Nesse sentido, as diferentes técnicas de inseminação artificial são regulamentadas pelo Conselho Federal de Medicina – CFM, que determinou o uso completamente democrático das técnicas de inseminação artificial; a vedação da eugenia e da limitação do multiculturalismo e, por fim, a obrigatoriedade da doação voluntária e gratuita, impedindo que a doação de gametas se torne uma exploração mercantil, tudo conforme a Resolução do Conselho Federal de Medicina nº 2.283/2020

Porém, em relação ao reconhecimento de paternidade e maternidade, o capítulo IV, item 4 da Resolução do CFM determinou o sigilo obrigatório sobre a identidade dos doadores e receptores de gametas e embriões, unicamente excetuado em casos de motivação médica.

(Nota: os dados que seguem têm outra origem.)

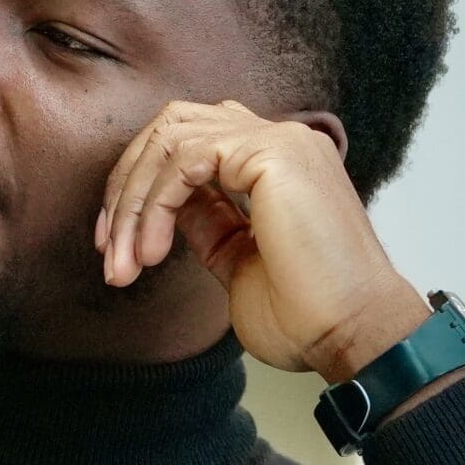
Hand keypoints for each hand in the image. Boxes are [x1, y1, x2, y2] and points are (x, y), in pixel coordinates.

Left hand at [95, 99, 429, 381]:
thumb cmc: (307, 314)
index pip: (187, 143)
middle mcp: (280, 141)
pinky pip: (185, 160)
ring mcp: (281, 141)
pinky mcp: (274, 154)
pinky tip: (152, 252)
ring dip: (134, 203)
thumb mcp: (235, 259)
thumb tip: (167, 205)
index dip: (139, 189)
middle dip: (126, 187)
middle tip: (109, 250)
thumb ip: (206, 222)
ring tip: (127, 263)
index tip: (116, 247)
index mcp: (275, 162)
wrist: (354, 336)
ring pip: (170, 140)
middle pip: (171, 128)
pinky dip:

A disposição busca proteger os direitos constitucionais à privacidade e à intimidade, e, ainda, acomodar as determinações do Código Civil sobre a inviolabilidade da vida privada das pessoas físicas.

Mas é muito importante saber que o direito ao sigilo e privacidade não são absolutos e incondicionais, existindo, nesse caso específico, a prevalência do direito ao reconhecimento da filiação biológica.

Nesse sentido, o reconhecimento da filiação biológica é a busca, por parte da criança, adolescente ou adulto, de sua respectiva mãe e pai e, como consequência direta, descobrir sua origem cultural, identitária e étnica; sendo um exercício de direitos ligados à uma condição inerente de humanidade.

Nesse prisma de análise, o reconhecimento do estado de filiação é protegido de forma plena pelo Estatuto da Criança e do Adolescente (ECA), não permitindo restrições, conforme observa-se abaixo:

Art.27. O reconhecimento do estado de filiação é direito personalíssimo, indisponível e imprescritível, podendo ser exercitado contra os pais ou seus herdeiros, sem qualquer restrição, observando o segredo de Justiça. 

Art.48. O adotado tem direito de conhecer sua origem biológica, podendo bem como de obter acesso  irrestrito ao processo no qual a medida foi aplicada e seus eventuais incidentes, após completar 18 (dezoito) anos. 

Da leitura destas duas normas, é possível obter duas conclusões fundamentais, que solucionam toda questão:

O reconhecimento do estado de filiação, incluindo assim, a filiação biológica originada por doadores de material genético, não pode sofrer qualquer forma de restrição.

A pessoa adotada, a qual convive com sua família socioafetiva e não a biológica, tem o direito de conhecer sua origem biológica, devendo o mesmo direito ser oferecido, por analogia, àquela pessoa concebida por inseminação artificial.

Importante mencionar que é com este posicionamento que majoritariamente os Tribunais brasileiros decidem, concedendo o direito à filiação sem restrições à qualquer pessoa que busca este reconhecimento pela via judicial.

Importante destacar que o reconhecimento da filiação biológica de uma pessoa não pode, de forma isolada, levantar o sigilo de todos os outros doadores de gametas, sobreexistindo o direito do anonimato dos demais doadores voluntários.

Outro ponto relevante é que o reconhecimento da filiação não acarreta, de forma automática, nos efeitos de parentesco de cunho patrimonial. Isto é, o conhecimento de quem é mãe ou pai biológico não induz automaticamente ao pagamento de pensão alimentícia.

Por fim, sendo balanceados os dois pontos, é cristalino que toda a pessoa possui o direito de saber sua filiação, seja na adoção ou nas terapias de inseminação artificial, sendo o sigilo do doador mitigado em benefício do direito de saber a respectiva origem cultural e étnica.